In the entries below, find the line with "with captivating aerial, flying" and the line with "Your Internet". Return those two lines and all lines between them, exactly.

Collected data
▼▼▼
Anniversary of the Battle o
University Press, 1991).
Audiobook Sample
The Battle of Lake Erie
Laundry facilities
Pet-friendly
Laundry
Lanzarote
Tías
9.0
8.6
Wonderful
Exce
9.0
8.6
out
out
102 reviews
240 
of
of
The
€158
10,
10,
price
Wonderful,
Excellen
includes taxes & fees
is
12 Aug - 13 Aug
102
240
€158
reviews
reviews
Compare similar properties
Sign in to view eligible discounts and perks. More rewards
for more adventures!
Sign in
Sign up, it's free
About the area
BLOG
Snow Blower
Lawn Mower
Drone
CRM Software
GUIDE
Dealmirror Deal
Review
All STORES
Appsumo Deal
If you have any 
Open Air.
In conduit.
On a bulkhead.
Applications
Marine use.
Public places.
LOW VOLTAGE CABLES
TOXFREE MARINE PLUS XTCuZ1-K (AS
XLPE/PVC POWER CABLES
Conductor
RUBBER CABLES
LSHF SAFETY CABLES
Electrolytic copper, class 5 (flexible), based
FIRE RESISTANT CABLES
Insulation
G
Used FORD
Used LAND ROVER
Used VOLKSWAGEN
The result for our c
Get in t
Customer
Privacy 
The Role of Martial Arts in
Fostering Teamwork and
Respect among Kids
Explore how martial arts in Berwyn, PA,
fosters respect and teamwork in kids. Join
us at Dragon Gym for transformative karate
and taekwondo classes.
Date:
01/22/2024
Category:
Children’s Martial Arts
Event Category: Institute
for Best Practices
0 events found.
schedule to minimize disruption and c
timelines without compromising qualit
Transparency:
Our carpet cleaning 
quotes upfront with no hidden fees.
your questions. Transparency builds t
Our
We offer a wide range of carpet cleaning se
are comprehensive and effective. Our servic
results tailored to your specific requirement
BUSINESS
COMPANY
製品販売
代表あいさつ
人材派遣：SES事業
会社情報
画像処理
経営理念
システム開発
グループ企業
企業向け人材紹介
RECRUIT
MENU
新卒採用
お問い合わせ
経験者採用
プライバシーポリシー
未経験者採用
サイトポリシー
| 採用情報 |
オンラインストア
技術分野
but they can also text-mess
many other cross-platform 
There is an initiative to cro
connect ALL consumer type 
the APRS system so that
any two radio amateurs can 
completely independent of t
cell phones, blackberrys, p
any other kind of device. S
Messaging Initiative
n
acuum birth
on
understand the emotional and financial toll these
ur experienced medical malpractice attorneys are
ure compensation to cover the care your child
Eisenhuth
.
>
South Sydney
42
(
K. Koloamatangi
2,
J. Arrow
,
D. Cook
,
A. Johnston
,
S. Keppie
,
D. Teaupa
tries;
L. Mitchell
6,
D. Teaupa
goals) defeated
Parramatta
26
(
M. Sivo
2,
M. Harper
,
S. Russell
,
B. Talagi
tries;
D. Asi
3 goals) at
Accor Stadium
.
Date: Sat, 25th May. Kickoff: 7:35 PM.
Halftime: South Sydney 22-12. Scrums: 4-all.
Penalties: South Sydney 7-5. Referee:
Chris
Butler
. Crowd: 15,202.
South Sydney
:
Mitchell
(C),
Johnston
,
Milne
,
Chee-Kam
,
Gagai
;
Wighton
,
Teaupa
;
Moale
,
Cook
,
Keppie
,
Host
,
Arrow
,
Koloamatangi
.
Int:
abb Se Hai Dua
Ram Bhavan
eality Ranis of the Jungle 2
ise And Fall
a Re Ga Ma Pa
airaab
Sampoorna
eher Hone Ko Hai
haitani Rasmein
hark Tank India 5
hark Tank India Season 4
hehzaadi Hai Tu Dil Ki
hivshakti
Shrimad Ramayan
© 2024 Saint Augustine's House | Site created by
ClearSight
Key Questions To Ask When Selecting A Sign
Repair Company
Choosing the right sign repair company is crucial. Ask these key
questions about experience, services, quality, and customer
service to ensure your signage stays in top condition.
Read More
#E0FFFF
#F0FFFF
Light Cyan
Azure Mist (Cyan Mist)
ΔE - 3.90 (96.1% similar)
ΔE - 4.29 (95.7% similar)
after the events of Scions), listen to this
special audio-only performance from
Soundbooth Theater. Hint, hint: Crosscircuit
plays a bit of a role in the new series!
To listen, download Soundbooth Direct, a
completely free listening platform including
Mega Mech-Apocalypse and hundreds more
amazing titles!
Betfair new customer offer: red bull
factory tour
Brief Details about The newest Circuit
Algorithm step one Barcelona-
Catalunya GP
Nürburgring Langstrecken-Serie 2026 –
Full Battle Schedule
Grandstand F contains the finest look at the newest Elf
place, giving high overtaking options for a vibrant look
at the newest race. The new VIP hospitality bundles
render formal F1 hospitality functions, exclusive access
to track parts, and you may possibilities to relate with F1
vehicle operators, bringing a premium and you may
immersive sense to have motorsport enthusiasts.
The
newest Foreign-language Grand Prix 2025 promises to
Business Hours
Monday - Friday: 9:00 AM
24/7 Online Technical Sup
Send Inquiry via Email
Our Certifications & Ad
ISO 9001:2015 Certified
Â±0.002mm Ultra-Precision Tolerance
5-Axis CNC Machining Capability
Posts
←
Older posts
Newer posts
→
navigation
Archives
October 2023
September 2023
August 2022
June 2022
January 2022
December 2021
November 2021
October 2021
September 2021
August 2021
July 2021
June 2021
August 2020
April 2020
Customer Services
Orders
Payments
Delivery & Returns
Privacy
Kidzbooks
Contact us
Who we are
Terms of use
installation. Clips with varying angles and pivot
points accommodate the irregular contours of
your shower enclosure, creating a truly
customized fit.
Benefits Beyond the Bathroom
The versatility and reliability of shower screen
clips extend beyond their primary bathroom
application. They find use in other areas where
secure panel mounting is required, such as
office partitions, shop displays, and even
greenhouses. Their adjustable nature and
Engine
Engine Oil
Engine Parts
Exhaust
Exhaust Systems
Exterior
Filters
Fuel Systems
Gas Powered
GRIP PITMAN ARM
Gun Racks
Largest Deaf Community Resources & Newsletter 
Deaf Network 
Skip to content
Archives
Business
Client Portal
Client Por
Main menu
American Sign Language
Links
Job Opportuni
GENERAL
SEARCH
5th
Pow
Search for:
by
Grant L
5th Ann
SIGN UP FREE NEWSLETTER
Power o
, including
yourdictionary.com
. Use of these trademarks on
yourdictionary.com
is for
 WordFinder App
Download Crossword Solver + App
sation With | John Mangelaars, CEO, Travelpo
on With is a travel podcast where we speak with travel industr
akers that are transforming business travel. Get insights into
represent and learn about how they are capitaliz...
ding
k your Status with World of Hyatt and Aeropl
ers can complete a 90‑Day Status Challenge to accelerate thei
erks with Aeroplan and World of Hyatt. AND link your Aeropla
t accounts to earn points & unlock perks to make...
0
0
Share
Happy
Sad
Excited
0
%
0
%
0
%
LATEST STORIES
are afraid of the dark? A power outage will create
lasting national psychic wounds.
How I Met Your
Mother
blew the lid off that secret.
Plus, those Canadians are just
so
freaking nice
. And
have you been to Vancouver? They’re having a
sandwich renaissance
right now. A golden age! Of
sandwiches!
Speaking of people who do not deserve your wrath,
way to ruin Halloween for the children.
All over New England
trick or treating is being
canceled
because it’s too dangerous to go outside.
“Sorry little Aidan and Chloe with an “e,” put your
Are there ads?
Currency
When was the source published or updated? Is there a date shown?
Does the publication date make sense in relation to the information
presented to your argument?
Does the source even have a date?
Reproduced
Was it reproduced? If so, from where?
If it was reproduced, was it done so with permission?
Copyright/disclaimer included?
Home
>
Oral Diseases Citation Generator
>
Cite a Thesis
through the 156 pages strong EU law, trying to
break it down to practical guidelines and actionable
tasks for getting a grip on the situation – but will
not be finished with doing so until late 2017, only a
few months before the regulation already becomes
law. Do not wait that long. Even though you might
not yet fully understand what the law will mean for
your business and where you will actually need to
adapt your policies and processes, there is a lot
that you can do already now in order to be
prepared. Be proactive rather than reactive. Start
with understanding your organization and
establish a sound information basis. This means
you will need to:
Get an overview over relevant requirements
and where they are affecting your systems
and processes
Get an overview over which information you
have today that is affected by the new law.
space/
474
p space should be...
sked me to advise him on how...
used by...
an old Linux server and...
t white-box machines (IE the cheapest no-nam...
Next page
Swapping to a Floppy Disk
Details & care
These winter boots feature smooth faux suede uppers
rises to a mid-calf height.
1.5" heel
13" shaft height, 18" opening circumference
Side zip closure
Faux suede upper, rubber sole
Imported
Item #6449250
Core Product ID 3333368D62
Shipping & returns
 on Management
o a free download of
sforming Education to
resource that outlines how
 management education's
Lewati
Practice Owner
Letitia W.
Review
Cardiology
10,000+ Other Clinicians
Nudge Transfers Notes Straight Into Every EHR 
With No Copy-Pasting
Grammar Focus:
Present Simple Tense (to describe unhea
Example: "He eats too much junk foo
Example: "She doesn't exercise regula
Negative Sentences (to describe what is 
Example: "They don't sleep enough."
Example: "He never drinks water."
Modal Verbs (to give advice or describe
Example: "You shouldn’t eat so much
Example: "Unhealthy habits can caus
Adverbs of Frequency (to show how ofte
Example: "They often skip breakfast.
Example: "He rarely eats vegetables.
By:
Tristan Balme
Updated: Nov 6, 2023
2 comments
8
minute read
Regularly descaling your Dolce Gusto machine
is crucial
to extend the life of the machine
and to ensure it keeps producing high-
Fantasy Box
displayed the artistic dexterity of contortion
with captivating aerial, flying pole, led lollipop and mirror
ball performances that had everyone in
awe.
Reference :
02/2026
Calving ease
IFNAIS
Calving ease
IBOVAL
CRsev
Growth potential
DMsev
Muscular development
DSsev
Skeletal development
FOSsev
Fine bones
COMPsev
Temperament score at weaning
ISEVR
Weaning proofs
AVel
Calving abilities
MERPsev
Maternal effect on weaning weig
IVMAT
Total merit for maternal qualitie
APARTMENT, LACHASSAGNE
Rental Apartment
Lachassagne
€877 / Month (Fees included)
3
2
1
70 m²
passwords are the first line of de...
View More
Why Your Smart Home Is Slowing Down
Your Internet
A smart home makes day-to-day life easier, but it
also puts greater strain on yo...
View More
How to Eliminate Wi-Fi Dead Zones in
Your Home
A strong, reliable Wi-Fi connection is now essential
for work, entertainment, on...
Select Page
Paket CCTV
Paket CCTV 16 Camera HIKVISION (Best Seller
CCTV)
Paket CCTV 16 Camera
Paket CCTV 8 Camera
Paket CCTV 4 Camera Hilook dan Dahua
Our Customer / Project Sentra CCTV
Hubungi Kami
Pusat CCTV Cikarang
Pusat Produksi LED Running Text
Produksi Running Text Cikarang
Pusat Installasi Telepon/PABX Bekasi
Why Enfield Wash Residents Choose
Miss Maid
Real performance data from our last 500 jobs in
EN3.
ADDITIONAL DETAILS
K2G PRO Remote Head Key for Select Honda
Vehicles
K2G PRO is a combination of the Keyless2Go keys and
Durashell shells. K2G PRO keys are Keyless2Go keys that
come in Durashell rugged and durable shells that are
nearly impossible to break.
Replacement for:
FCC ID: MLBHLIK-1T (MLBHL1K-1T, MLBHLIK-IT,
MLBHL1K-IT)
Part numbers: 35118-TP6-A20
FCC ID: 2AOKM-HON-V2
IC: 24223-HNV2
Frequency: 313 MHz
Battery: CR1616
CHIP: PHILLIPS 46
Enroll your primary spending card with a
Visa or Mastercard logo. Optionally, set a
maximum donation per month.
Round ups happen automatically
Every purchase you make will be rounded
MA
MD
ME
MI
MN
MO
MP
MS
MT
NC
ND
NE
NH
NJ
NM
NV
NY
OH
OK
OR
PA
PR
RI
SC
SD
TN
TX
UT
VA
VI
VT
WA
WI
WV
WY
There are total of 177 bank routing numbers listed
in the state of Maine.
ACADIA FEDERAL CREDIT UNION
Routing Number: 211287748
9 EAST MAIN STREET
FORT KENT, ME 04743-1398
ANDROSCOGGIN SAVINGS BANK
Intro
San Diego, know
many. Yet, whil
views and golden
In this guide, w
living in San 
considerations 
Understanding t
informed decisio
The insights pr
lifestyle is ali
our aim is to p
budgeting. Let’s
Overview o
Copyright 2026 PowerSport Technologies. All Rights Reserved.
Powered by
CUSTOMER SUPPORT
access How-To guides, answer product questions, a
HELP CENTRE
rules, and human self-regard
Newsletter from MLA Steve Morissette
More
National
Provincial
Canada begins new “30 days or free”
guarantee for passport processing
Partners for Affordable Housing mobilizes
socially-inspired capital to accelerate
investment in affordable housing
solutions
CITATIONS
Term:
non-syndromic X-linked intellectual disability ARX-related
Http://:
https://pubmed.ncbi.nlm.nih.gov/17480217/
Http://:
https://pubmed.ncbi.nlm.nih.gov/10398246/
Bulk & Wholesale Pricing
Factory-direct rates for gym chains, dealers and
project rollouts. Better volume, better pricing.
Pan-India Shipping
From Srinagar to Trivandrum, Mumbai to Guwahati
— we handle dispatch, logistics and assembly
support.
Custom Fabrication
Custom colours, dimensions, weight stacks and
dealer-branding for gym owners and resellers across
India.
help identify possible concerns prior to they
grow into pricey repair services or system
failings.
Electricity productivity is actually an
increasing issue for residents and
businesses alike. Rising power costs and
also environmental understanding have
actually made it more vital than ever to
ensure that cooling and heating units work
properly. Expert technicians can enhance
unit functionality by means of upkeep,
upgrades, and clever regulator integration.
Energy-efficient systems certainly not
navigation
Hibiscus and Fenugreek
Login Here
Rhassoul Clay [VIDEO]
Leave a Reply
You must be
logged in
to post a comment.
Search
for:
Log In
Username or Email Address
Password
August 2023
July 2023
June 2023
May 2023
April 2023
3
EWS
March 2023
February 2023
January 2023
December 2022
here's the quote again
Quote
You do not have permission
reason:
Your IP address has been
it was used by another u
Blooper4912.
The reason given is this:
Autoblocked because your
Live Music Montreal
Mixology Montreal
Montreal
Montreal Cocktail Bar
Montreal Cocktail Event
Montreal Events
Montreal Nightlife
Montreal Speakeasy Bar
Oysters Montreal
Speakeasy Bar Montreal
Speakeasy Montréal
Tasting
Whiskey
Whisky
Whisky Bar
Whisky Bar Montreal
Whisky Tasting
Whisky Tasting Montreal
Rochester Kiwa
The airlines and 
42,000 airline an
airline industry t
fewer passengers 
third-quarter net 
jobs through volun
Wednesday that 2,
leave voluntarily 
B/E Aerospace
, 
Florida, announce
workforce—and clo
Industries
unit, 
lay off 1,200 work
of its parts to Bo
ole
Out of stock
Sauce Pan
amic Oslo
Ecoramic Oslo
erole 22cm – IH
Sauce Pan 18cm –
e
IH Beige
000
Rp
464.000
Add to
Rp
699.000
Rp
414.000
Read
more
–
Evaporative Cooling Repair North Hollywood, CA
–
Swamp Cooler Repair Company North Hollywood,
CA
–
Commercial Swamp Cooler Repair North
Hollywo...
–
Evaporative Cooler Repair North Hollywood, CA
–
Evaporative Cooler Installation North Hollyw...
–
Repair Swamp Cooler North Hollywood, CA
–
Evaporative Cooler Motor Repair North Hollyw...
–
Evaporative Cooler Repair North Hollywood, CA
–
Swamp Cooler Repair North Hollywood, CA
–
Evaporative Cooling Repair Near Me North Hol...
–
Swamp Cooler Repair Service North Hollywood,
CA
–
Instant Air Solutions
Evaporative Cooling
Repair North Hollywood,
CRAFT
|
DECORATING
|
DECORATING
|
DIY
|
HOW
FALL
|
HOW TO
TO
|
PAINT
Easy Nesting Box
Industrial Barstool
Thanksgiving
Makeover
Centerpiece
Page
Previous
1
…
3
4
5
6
▲▲▲
• Reply:
with captivating aerial, flying pole, led lollipop and mirror
ball performances that had everyone in
awe.
Reference :
02/2026
Calving ease
IFNAIS
Calving ease
IBOVAL
CRsev
Growth potential
DMsev
Muscular development
DSsev
Skeletal development
FOSsev
Fine bones
COMPsev
Temperament score at weaning
ISEVR
Weaning proofs
AVel
Calving abilities
MERPsev
Maternal effect on weaning weig
IVMAT
Total merit for maternal qualitie
APARTMENT, LACHASSAGNE
Rental Apartment
Lachassagne
€877 / Month (Fees included)
3
2
1
70 m²
passwords are the first line of de...
View More
Why Your Smart Home Is Slowing Down
Your Internet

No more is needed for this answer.